# 01 Movie Data Collector from TMDb API

This script collects movie data from The Movie Database (TMDb) API for various languages and genres released between 2015 and 2023. It uses concurrent requests to efficiently fetch movie details such as title, release year, language, genre, overview, vote average, vote count, and popularity. The collected data is then saved into a CSV file for further analysis.

In [4]:
# Import necessary libraries
import os
import requests
import pandas as pd
from dotenv import load_dotenv
from concurrent.futures import ThreadPoolExecutor

In [5]:
# Load environment variables from .env file
load_dotenv()

# TMDb API Key (loaded from environment variable)
api_key = os.getenv('TMDB_API_KEY')

# Base URL for the API requests
base_url = 'https://api.themoviedb.org/3/discover/movie'

# Parameters for the request
params = {
    'api_key': api_key,
    'language': 'en-US',
    'sort_by': 'popularity.desc',
    'include_adult': 'false',
    'include_video': 'false',
    'page': 1,
    'primary_release_date.gte': '2015-01-01',
    'primary_release_date.lte': '2023-12-31',
    'with_original_language': None,
    'with_genres': None  # Genre will be set later
}

# Function to fetch movies from a specific page
def get_movies(page):
    params['page'] = page
    response = requests.get(base_url, params=params)
    if response.status_code == 200:
        return response.json().get('results', [])
    else:
        print(f"Error fetching page {page}: {response.status_code}")
        return []

# Function to fetch movies concurrently for a given language and genre
def fetch_movies_concurrent(lang_code, lang_name, genre_name, genre_id, total_pages):
    movies = []
    params['with_original_language'] = lang_code
    params['with_genres'] = genre_id
    
    def get_movies_concurrent(page):
        return get_movies(page)

    with ThreadPoolExecutor(max_workers=10) as executor:
        results = list(executor.map(get_movies_concurrent, range(1, total_pages + 1)))
        for movies_on_page in results:
            for movie in movies_on_page:
                movies.append({
                    'title': movie.get('title'),
                    'release_year': movie.get('release_date', '')[:4],
                    'language': lang_name,
                    'genre': genre_name,
                    'overview': movie.get('overview', ''),
                    'vote_average': movie.get('vote_average', 0),
                    'vote_count': movie.get('vote_count', 0),
                    'popularity': movie.get('popularity', 0),
                })
    return movies

# Movie data storage
movies = []

# Number of pages to be fetched
total_pages = 50

# Extended language list
languages = {
    'hi': 'Indisch',
    'en': 'Amerikanisch',
    'de': 'Deutsch',
    'fr': 'Französisch',
    'es': 'Spanisch',
    'it': 'Italienisch'
}

# Extended genre list
genres = {
    'Humor': 35,      # Comedy
    'Romanze': 10749,  # Romance
    'Action': 28,      # Action
    'Drama': 18,       # Drama
    'Horror': 27       # Horror
}

# Collect movies for each language and genre
for lang_code, lang_name in languages.items():
    for genre_name, genre_id in genres.items():
        print(f"Processing movies for Language: {lang_name}, Genre: {genre_name}")
        movies.extend(fetch_movies_concurrent(lang_code, lang_name, genre_name, genre_id, total_pages))

# Save to CSV
df = pd.DataFrame(movies)
df.to_csv('data/movies_2015_2023_genres.csv', index=False)
print(f"Total number of movies: {len(df)}")

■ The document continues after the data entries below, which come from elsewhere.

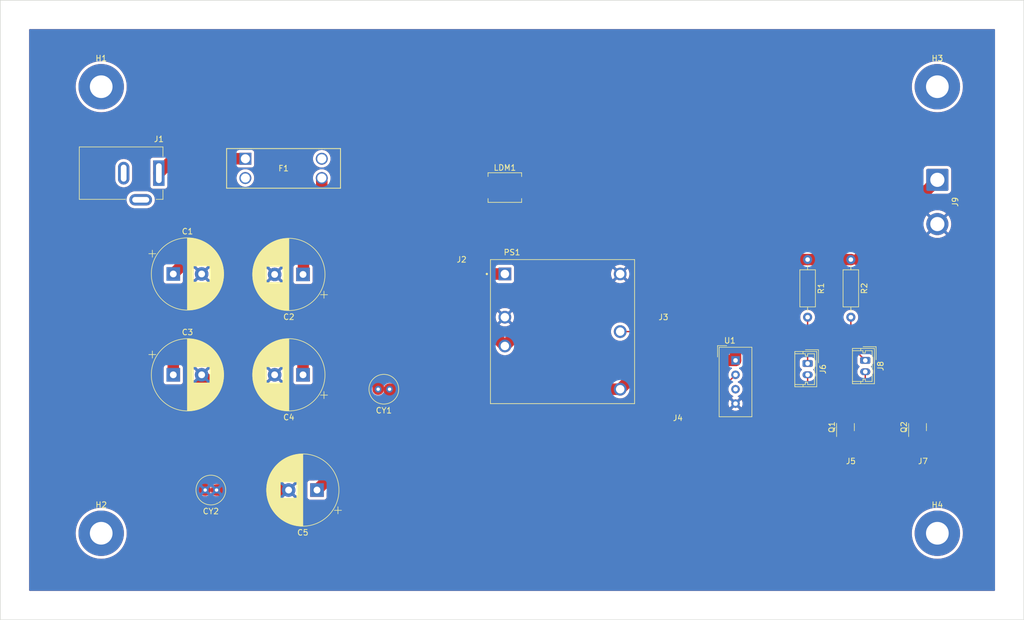
<source format=kicad_pcb>
(kicad_pcb (version 20221018) (generator pcbnew)

  (general
    (thickness 1.6)
  )

  (paper "A4")
  (layers
    (0 "F.Cu" signal)
    (31 "B.Cu" signal)
    (32 "B.Adhes" user "B.Adhesive")
    (33 "F.Adhes" user "F.Adhesive")
    (34 "B.Paste" user)
    (35 "F.Paste" user)
    (36 "B.SilkS" user "B.Silkscreen")
    (37 "F.SilkS" user "F.Silkscreen")
    (38 "B.Mask" user)
    (39 "F.Mask" user)
    (40 "Dwgs.User" user "User.Drawings")
    (41 "Cmts.User" user "User.Comments")
    (42 "Eco1.User" user "User.Eco1")
    (43 "Eco2.User" user "User.Eco2")
    (44 "Edge.Cuts" user)
    (45 "Margin" user)
    (46 "B.CrtYd" user "B.Courtyard")
    (47 "F.CrtYd" user "F.Courtyard")
    (48 "B.Fab" user)
    (49 "F.Fab" user)
    (50 "User.1" user)
    (51 "User.2" user)
    (52 "User.3" user)
    (53 "User.4" user)
    (54 "User.5" user)
    (55 "User.6" user)
    (56 "User.7" user)
    (57 "User.8" user)
    (58 "User.9" user)
  )

  (setup
    (stackup
      (layer "F.SilkS" (type "Top Silk Screen"))
      (layer "F.Paste" (type "Top Solder Paste"))
      (layer "F.Mask" (type "Top Solder Mask") (thickness 0.01))
      (layer "F.Cu" (type "copper") (thickness 0.035))
      (layer "dielectric 1" (type "core") (thickness 1.51) (material "FR4") (epsilon_r 4.5) (loss_tangent 0.02))
      (layer "B.Cu" (type "copper") (thickness 0.035))
      (layer "B.Mask" (type "Bottom Solder Mask") (thickness 0.01))
      (layer "B.Paste" (type "Bottom Solder Paste"))
      (layer "B.SilkS" (type "Bottom Silk Screen"))
      (copper_finish "None")
      (dielectric_constraints no)
    )
    (pad_to_mask_clearance 0)
    (pcbplotparams
      (layerselection 0x00010fc_ffffffff)
      (plot_on_all_layers_selection 0x0000000_00000000)
      (disableapertmacros false)
      (usegerberextensions false)
      (usegerberattributes true)
      (usegerberadvancedattributes true)
      (creategerberjobfile true)
      (dashed_line_dash_ratio 12.000000)
      (dashed_line_gap_ratio 3.000000)
      (svgprecision 4)
      (plotframeref false)
      (viasonmask false)
      (mode 1)
      (useauxorigin false)
      (hpglpennumber 1)
      (hpglpenspeed 20)
      (hpglpendiameter 15.000000)
      (dxfpolygonmode true)
      (dxfimperialunits true)
      (dxfusepcbnewfont true)
      (psnegative false)
      (psa4output false)
      (plotreference true)
      (plotvalue true)
      (plotinvisibletext false)
      (sketchpadsonfab false)
      (subtractmaskfromsilk false)
      (outputformat 1)
      (mirror false)
      (drillshape 1)
      (scaleselection 1)
      (outputdirectory "")
    )
  )

  (net 0 "")
  (net 1 "Net-(C1-Pad1)")
  (net 2 "GND")
  (net 3 "Net-(PS1-VIN)")
  (net 4 "/5V")
  (net 5 "/24V")
  (net 6 "Net-(J3-Pin_1)")
  (net 7 "Net-(J4-Pin_1)")
  (net 8 "Net-(J5-Pin_1)")
  (net 9 "Net-(J7-Pin_1)")
  (net 10 "Net-(J6-Pin_1)")
  (net 11 "Net-(J8-Pin_1)")
  (net 12 "Net-(J2-Pin_1)")
  (net 13 "unconnected-(U1-NC-Pad3)")
  (net 14 "Net-(J6-Pin_2)")
  (net 15 "Net-(J8-Pin_2)")

  (footprint "Package_TO_SOT_SMD:SOT-23" (layer "F.Cu") (at 207.33 105.7425 90))

  (footprint "Inductor_SMD:L_Murata_LQH55DN_5.7x5.0mm" (layer "F.Cu") (at 134.62 63.5))

  (footprint "Resistor_THT:R_Axial_DIN0207_L6.3mm_D2.5mm_P10.16mm_Horizontal" (layer "F.Cu") (at 195.58 76.2 -90))

  (footprint "Capacitor_THT:CP_Radial_D12.5mm_P5.00mm" (layer "F.Cu") (at 76.2 78.74))

  (footprint "Connector_Wire:SolderWirePad_1x01_SMD_1x2mm" (layer "F.Cu") (at 165.1 106.68))

  (footprint "Connector_Wire:SolderWirePad_1x01_SMD_1x2mm" (layer "F.Cu") (at 195.58 114.3))

  (footprint "MountingHole:MountingHole_4mm_Pad" (layer "F.Cu") (at 210.82 124.46))

  (footprint "Capacitor_THT:C_Radial_D5.0mm_H5.0mm_P2.00mm" (layer "F.Cu") (at 83.82 116.84 180))

  (footprint "Capacitor_THT:CP_Radial_D12.5mm_P5.00mm" (layer "F.Cu") (at 101.52 116.84 180))

  (footprint "Capacitor_THT:C_Radial_D5.0mm_H5.0mm_P2.00mm" (layer "F.Cu") (at 114.3 99.06 180))

  (footprint "Connector_Molex:Molex_Micro-Latch_53253-0270_1x02_P2.00mm_Vertical" (layer "F.Cu") (at 187.96 94.52 -90))

  (footprint "Connector_Wire:SolderWirePad_1x01_SMD_1x2mm" (layer "F.Cu") (at 208.28 114.3))

  (footprint "Resistor_THT:R_Axial_DIN0207_L6.3mm_D2.5mm_P10.16mm_Horizontal" (layer "F.Cu") (at 187.96 76.2 -90))

  (footprint "Connector_BarrelJack:BarrelJack_Kycon_KLDX-0202-xC_Horizontal" (layer "F.Cu") (at 73.66 60.96))

  (footprint "3557-10:3557-10_KEY" (layer "F.Cu") (at 88.9 58.42))

  (footprint "MountingHole:MountingHole_4mm_Pad" (layer "F.Cu") (at 210.82 45.72))

  (footprint "Capacitor_THT:CP_Radial_D12.5mm_P5.00mm" (layer "F.Cu") (at 99.06 96.52 180))

  (footprint "MountingHole:MountingHole_4mm_Pad" (layer "F.Cu") (at 63.5 124.46))

  (footprint "Connector_Wire:SolderWirePad_1x01_SMD_1x2mm" (layer "F.Cu") (at 127 78.74))

  (footprint "Package_TO_SOT_SMD:SOT-23" (layer "F.Cu") (at 194.63 105.7425 90))

  (footprint "PDQE20-Q24-S5-D:CONV_PDQE20-Q24-S5-D" (layer "F.Cu") (at 144.78 88.9))

  (footprint "Connector_Wire:SolderWire-2sqmm_1x02_P7.8mm_D2mm_OD3.9mm" (layer "F.Cu") (at 210.82 62.14 -90))

  (footprint "Sensor:Aosong_DHT11_5.5x12.0_P2.54mm" (layer "F.Cu") (at 175.26 93.98))

  (footprint "Connector_Molex:Molex_Micro-Latch_53253-0270_1x02_P2.00mm_Vertical" (layer "F.Cu") (at 198.12 93.98 -90))

  (footprint "Capacitor_THT:CP_Radial_D12.5mm_P5.00mm" (layer "F.Cu")
    (tstamp e73eede6-e12b-43e1-b0fe-7227a2cc72d7)
    (at 99.06 78.82 180)
    (descr "CP, Radial series, Radial, pin pitch=5.00mm, , diameter=12.5mm, Electrolytic Capacitor")
    (tags "CP Radial series Radial pin pitch 5.00mm  diameter 12.5mm Electrolytic Capacitor")
    (property "Sheetfile" "24V buck converter dual output.kicad_sch")
    (property "Sheetname" "")
    (property "ki_description" "Unpolarized capacitor")
    (property "ki_keywords" "cap capacitor")
    (path "/ff505d27-c702-4602-b38d-69bcd91b6c46")
    (attr through_hole)
    (fp_text reference "C2" (at 2.5 -7.5) (layer "F.SilkS")
        (effects (font (size 1 1) (thickness 0.15)))
      (tstamp e5e88b2c-3781-439e-bb69-75ae4f3edf66)
    )
    (fp_text value "4.7u" (at 2.5 7.5) (layer "F.Fab")
        (effects (font (size 1 1) (thickness 0.15)))
      (tstamp 7aa4f846-9ea1-48db-8d56-d906749b84a9)
    )
    (fp_text user "${REFERENCE}" (at 2.5 0) (layer "F.Fab")
        (effects (font (size 1 1) (thickness 0.15)))
      (tstamp d2839093-2667-444c-ba78-029a8e2a2fc8)
    )
    (fp_line (start -4.317082 -3.575) (end -3.067082 -3.575)
      (stroke (width 0.12) (type solid)) (layer "F.SilkS") (tstamp 0cde9f39-1004-489b-b582-80c1e4940fdf))
    (fp_line (start -3.692082 -4.2) (end -3.692082 -2.95)
      (stroke (width 0.12) (type solid)) (layer "F.SilkS") (tstamp 23a1c6f5-4688-4cb6-9084-1e44e912de61))
    (fp_line (start 2.5 -6.33) (end 2.5 6.33)
      (stroke (width 0.12) (type solid)) (layer "F.SilkS") (tstamp 7547fa08-c104-4bfd-be05-8dc8706fba04))
    (fp_line (start 2.54 -6.33) (end 2.54 6.33)
      (stroke (width 0.12) (type solid)) (layer "F.SilkS") (tstamp 9863f3ef-840a-4ebd-8087-0b9da53f1e71))
    (fp_line (start 2.58 -
... [349567 chars truncated]
</source>
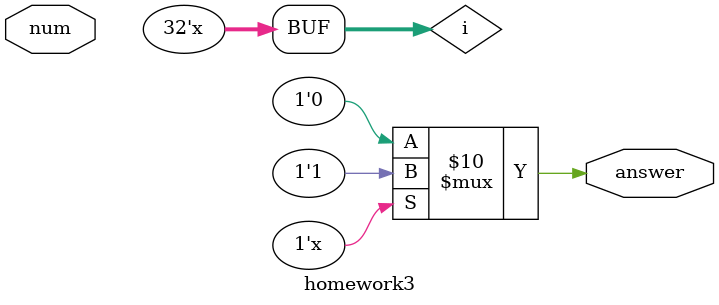
<source format=v>
`timescale 1ns / 1ps


module homework3(
    input num,
    output reg answer
    ); 
 
integer i = 1'd0;  

always @(*)
begin  
    if (num == 1)
        i = i+i+1;
    else
        i = i+i;
        
    if (i%5 == 0)
        answer = 1'b1;
    else
        answer = 1'b0;
end

endmodule

</source>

Processing movies for Language: Indisch, Genre: Humor
Processing movies for Language: Indisch, Genre: Romanze
Processing movies for Language: Indisch, Genre: Action
Processing movies for Language: Indisch, Genre: Drama
Processing movies for Language: Indisch, Genre: Horror
Processing movies for Language: Amerikanisch, Genre: Humor
Processing movies for Language: Amerikanisch, Genre: Romanze
Processing movies for Language: Amerikanisch, Genre: Action
Processing movies for Language: Amerikanisch, Genre: Drama
Processing movies for Language: Amerikanisch, Genre: Horror
Processing movies for Language: Deutsch, Genre: Humor
Processing movies for Language: Deutsch, Genre: Romanze
Processing movies for Language: Deutsch, Genre: Action
Processing movies for Language: Deutsch, Genre: Drama
Processing movies for Language: Deutsch, Genre: Horror
Processing movies for Language: Französisch, Genre: Humor
Processing movies for Language: Französisch, Genre: Romanze
Processing movies for Language: Fra

#### In the end, we collect a total of 19,610 movies from year 2015 to 2023, filtered by language and genre, and saves them into a CSV file.